With bodhicitta, you achieve all the happiness of this life, the happiness of all the coming future lives, the ultimate happiness of liberation from samsara and, finally, you attain full enlightenment. Then there is no limit to your ability to benefit all sentient beings.

Think of all the human beings in just one country, the many millions—you are able to cause happiness up to enlightenment for every one of them. You are able to cause all this happiness for all the human beings in this world and all the human beings in other universes. For numberless human beings you are able to cause all this happiness.

Imagine all the various types of animals and insects there are. The ants, for example, as I mentioned before: in one spot, under one stone, in one ants’ nest, there are so many ants, countless thousands of ants. Then in one field, or on one mountain, in one country, in all the countries of this world—we can’t imagine how many there are. You are able to cause all happiness up to enlightenment for them.

Imagine all the numberless sentient beings you can see only through a microscope. Your bodhicitta is able to cause all happiness up to enlightenment for all these sentient beings.

From you, from your bodhicitta, the numberless hell beings, hungry ghosts, animals, humans, gods and demi-­gods can receive all levels of happiness up to enlightenment. Isn’t that incredible?

You can’t imagine what your bodhicitta can do! What else is there in life to enjoy? It doesn’t matter whether you are in prison or at home. Wherever you are, by practicing bodhicitta you have the best life, the happiest life, the most meaningful life. It doesn’t matter where you are, your mind can practice this.

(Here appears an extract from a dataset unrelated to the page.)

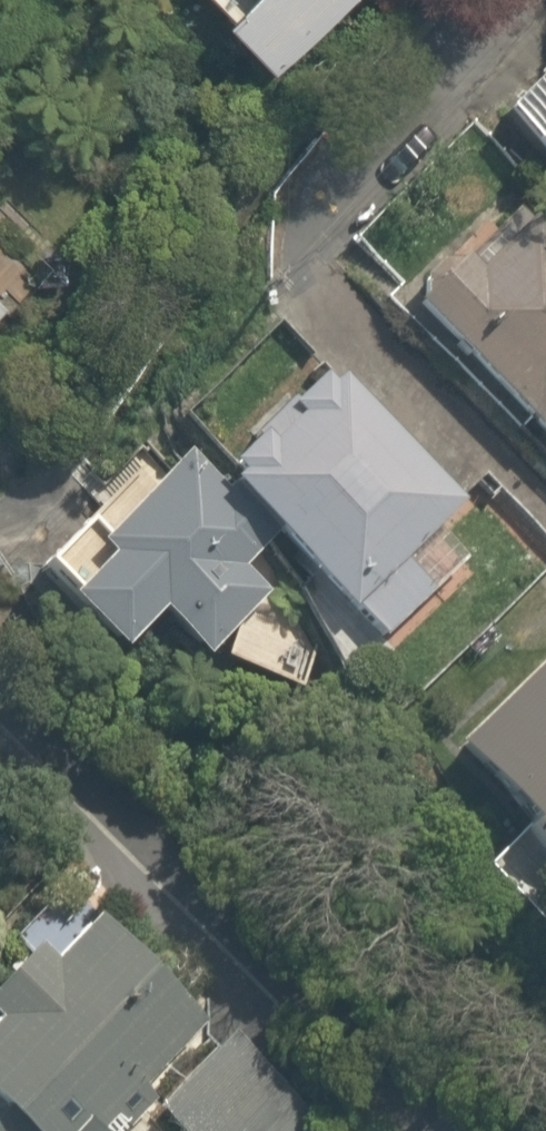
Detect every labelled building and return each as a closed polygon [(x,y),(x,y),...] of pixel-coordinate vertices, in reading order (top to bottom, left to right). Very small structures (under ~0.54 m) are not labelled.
[(190,8),(248,67),(318,0),(197,0),(190,8)] [(525,47),(475,98),(545,167),(545,68),(525,47)] [(411,272),(416,323),(545,460),(545,273),(497,232),(469,265),(439,240),(411,272)] [(216,459),(224,466),(210,481),(344,606),(379,639),(432,582),(411,562),(437,534),(427,524),(455,493),(319,365),(275,412),(267,405),(216,459)] [(84,546),(29,583),(77,649),(134,611),(165,657),(251,599),(229,566),(252,551),(185,451),(71,527),(84,546)] [(438,742),(509,846),(521,836),(545,863),(545,635),(438,742)] [(48,903),(16,938),(10,932),(0,943),(0,1125),(8,1130),(148,1130),(125,1111),(195,1029),(48,903)] [(217,1031),(146,1110),(169,1130),(308,1130),(317,1122),(217,1031)]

Getting out of prison is not the purpose of your life

Remember: getting out of prison is not the purpose of your life. Being rich is not the purpose of life. Being healthy is not the purpose of life. Having a long life is not the purpose of life. These things are not the meaning of life. The purpose of life is to be beneficial for others, useful for sentient beings. If you are able to make your life beneficial for sentient beings, to bring them happiness, then your purpose in life will be achieved.

Our life belongs to sentient beings. Therefore I advise you to live your life with a bodhicitta motivation, so that everything you do, as much as possible, is to free sentient beings from the oceans of samsaric sufferings and for them to achieve enlightenment.

To accomplish this you need to achieve full enlightenment, therefore do everything—study, practice, meditate, eat, walk, sleep, sit—with this motivation.

remember
  • So many sentient beings suffer just so that we can exist.
  • Without compassion life is meaningless.
  • Experience problems with compassion.
  • Wanting happiness for others brings happiness for ourselves.
  • Compassion can heal illness.
  • Bodhicitta comes from compassion.
  • Your life belongs to sentient beings.